C++ code much faster than Julia how can I optimize it?

I see in the C++ code, that rows and cols are by reference, as opposed to result:

void _smawk(
        const vector<ulong>& rows,
        const vector<ulong>& cols,
        const function<T(ulong, ulong)>& lookup,
        vector<ulong>* result) {
    // Recursion base case
    if (rows.size() == 0) return;

You can’t specify that in Julia (at the syntax level), but I find it likely that it means rows and cols are small (and you want them stack-allocated), and you want to use StaticArrays.jl for those, to get that done.

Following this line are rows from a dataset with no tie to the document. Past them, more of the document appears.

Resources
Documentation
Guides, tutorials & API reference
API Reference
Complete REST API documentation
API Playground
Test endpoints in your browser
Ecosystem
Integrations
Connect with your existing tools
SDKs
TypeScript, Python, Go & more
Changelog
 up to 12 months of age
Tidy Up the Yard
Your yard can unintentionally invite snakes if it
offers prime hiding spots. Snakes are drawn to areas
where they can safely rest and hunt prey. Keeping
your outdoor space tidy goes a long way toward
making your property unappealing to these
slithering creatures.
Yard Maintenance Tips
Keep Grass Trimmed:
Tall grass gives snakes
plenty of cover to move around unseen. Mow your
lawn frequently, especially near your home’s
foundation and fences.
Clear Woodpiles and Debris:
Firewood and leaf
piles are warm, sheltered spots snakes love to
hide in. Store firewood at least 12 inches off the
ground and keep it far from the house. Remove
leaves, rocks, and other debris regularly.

I understand C++ can have vectors (and fixed-sized arrays) on the stack, Julia can but only for fixed-sized now. I recall @elrod having some advanced Julia code from LLVM for hybrid fixed/heap vector code. So I’m not sure you can do this without it unless there’s some max. (small) size.

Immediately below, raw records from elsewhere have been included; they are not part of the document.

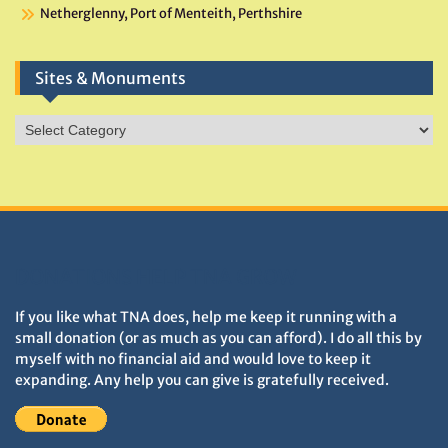
Netherglenny, Port of Menteith, Perthshire
Sites & Monuments
Sites
&
Monuments
DONATIONS HELP TNA GROW
If you like what TNA does, help me keep it running with a
small donation (or as much as you can afford). I do all this by
myself with no financial aid and would love to keep it
expanding. Any help you can give is gratefully received.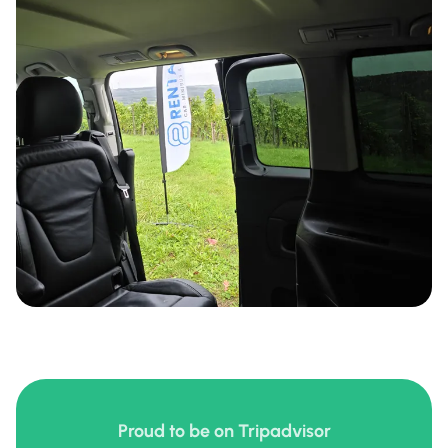
Proud to be on Tripadvisor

You can’t push! to SVector or MVector, from that package, and I’m not up-to-speed on that package (or other; building on that one), so it seems SizedVector isn’t for that either. What you want is a type that stores the max, and a count of actually used thereof (of the stack), so that you can push! and pop!. The LLVM code I mentioned is like that, but then above some max then it heap-allocates for it. I believe that may be the default in C++, one of its few advantages. Inherently there’s nothing missing to define such in Julia, as if I recall already done. But it’s not done for the default arrays in Julia (yet), nor it seems in that package or any I know of.

I tried the @tailrec macro, but it seems ineffective, since TCO doesn’t apply here (nor then in C++), so, to answer my own question, I don’t think C++ does anything clever per se for recursion either, except stack-allocate you instruct it to do.